Until recently, Caveat Emptor decidedly did not sell online.
“Browsing is a different experience,” Starcs said. “You can tell a lot more about what you’re buying in the store than online, when you can look in books and not just at an ISBN or a picture of the cover, if you’re lucky.”
But necessity prompted Starcs to build an online used bookstore on Alibris.com, a website that allows independent booksellers to move to the Web.
Starcs said the Web store has helped diminish a problem rare and used bookstores often have: “knowing you have a great collection in some field and just waiting for people to come along who are also interested.”
It expanded the store’s potential customers from those in Bloomington who are interested in used books to the global market.
“Maybe no one in Bloomington wants it, but maybe someone else wants it,” he said. “We were building up a collection of good books. People weren’t buying locally. You put a list online and suddenly everyone in the world can see it.”
Thus far, the online store has proven successful for the business, Starcs said.
On average, Caveat Emptor makes a sale online once per day.

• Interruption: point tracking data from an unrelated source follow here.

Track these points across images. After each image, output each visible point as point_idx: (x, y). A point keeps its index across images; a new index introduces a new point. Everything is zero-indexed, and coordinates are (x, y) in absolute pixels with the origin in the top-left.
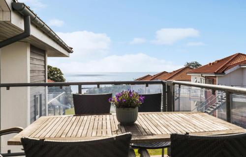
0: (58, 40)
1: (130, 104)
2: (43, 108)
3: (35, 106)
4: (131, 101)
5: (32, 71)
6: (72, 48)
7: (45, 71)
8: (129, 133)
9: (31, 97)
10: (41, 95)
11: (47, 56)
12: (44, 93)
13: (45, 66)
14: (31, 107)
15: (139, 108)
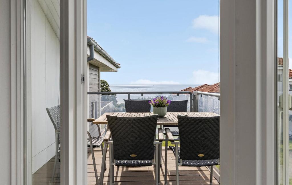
0: (107, 57)
1: (162, 105)
2: (97, 113)
3: (92, 111)
4: (162, 103)
5: (91, 83)
6: (119, 65)
7: (99, 83)
8: (157, 114)
9: (90, 104)
10: (96, 103)
11: (100, 71)
12: (98, 101)
13: (99, 79)
14: (90, 111)
15: (168, 108)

Some days there are four or five orders, but there are three- or four-day stretches when no one buys online.
“It’s not a primary source of income, but it’s a nice supplement to the normal flow of business,” Starcs said. “Walk-in is still the primary source of income. Walk-in sales are probably 90 to 95 percent.”
UNCERTAIN NEXT STEPS
People pass by outside in the bustle of Walnut Street mid-Friday afternoon. They have their smartphones out, and most won’t look at the used bookstore they pass.
Inside, Starcs goes about his business as usual. He carries books to and from the desk, verifying what they’re really worth.
He said there are usually more people in the store on Friday afternoons.
He’s not sure how much longer his store will be around, but that’s not because of financial difficulties. He’s 69, and at some point he’ll retire from the bookstore business.
Starcs reconsiders Caveat Emptor’s long-term viability every year, and he’s confident it will at least survive the next few. But he has no interest in changing what he does.
“It’ll depend upon how many people are interested in what we’re doing,” he said. “Most people, I think, are still used to holding a book in their hands.”